Knowles v. Golden Stream Fishing Club, Inc.

Annotate this Case

331 So. 2d 253 (1976)

F. Porter KNOWLES and Annie Porter Knowles v. GOLDEN STREAM FISHING CLUB, INC.

SC 1156.

Supreme Court of Alabama.

April 16, 1976.

Paul J. Miller, Jr., Phenix City, for appellants.

Roy L. Smith and Sydney S. Smith, Phenix City, for appellee.

MADDOX, Justice.

This is a boundary line dispute. The parties are adjoining landowners. The Fishing Club bases its claim on record title, and on the fact that from 1913, the Club or its predecessors in title, had paid the taxes on the property. The Knowles claimed title by adverse possession. They contended that a fence marked the true boundary line and that they had for more *254 than forty years exercised control over all the land lying east of the fence, including the disputed portion.

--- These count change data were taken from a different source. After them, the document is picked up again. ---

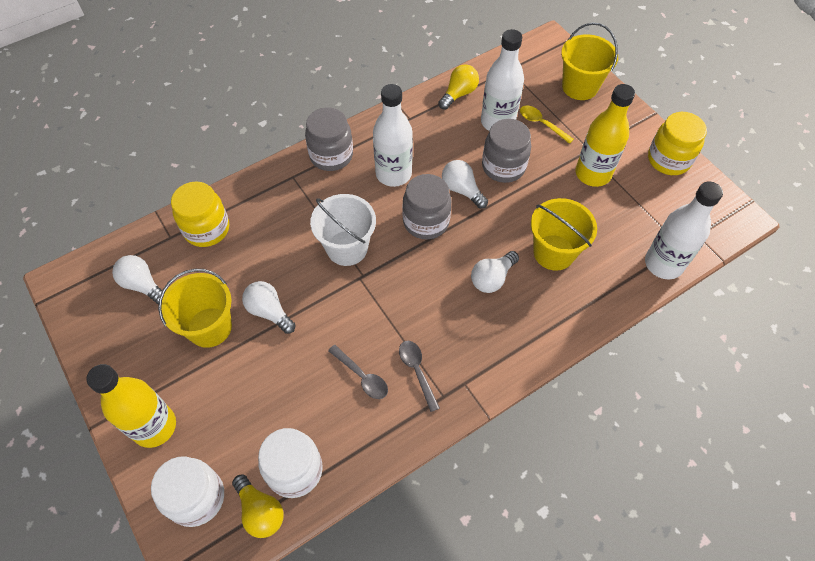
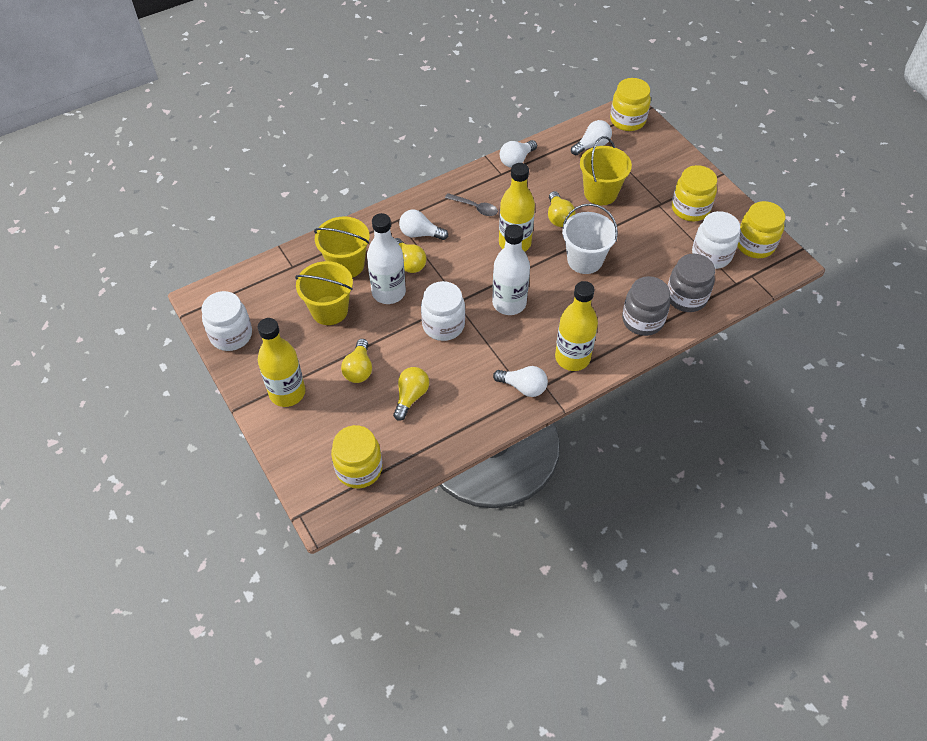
grey jar: 3 -> 2
grey spoon: 2 -> 1
white bottle: 3 -> 2
white jar: 2 -> 3
yellow bottle: 2 -> 3
yellow jar: 2 -> 4
yellow light bulb: 2 -> 4
yellow spoon: 1 -> 0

The evidence shows that the subject property is densely wooded. A civil engineer prepared a plat of the property in 1933 and placed iron pins on the property, which the trial judge found "remained in place on the dividing line . . . until after this suit was filed in this case, and that F. Porter Knowles, one of the defendants, admitted pulling said iron pins up and removed them from said locations where they had been placed by said Hugh McMath (civil engineer) at said locations which had been the dividing line insofar as the plaintiff (Fishing Club) was concerned between the parties hereto without any notice from the defendants that they claimed any lands to which the plaintiff had deeds thereto West of said line . . .."

There was evidence introduced by the Knowles that they had cut and sold timber from the disputed parcel on at least two occasions during the past 30 years. There was also evidence that the Knowles grazed cattle upon the land from time to time.

The trial court found, upon consideration of the evidence, that the Knowles had failed to establish title by adverse possession.

Under the law of Alabama, a person claiming title by adverse possession against the holder of the legal title, has the burden of showing actual, clear, definite, positive, notorious, open, continuous, adverse and exclusive possession of a definite tract under a claim of right for the time prescribed by law, and such possession is required to be shown by clear and convincing evidence. Prestwood v. Hunt, 285 Ala. 525, 234 So. 2d 545 (1970). As this Court there said:

"* * * Adverse possession becomes a perfect title on the theory that the true owner has by his own fault and neglect failed to assert his right against the hostile holding, but all presumptions and intendments are favorable to the title, and possessions are not presumed to be hostile thereto. White v. Williams, 260 Ala. 182, 69 So. 2d 847; Stewart v. Childress, 269 Ala. 87, 111 So. 2d 8. "We are also persuaded that the trial court's decree must be affirmed here on the principle that where the evidence is taken ore tenus, and is conflicting, every presumption is indulged in favor of the findings made below. There is nothing here to support a charge that the finding is palpably erroneous. On the contrary, there is overwhelming evidence in support of the trial court's finding, including its finding that the land involved was `wild land', that it is sometimes known by its `plat' name and is the same as the governmental survey designation."

The factual setting in Prestwood and in this case are somewhat similar. We reach the same result here as this Court did in Prestwood.


HEFLIN, C.J., and MERRILL, JONES and SHORES, JJ., concur.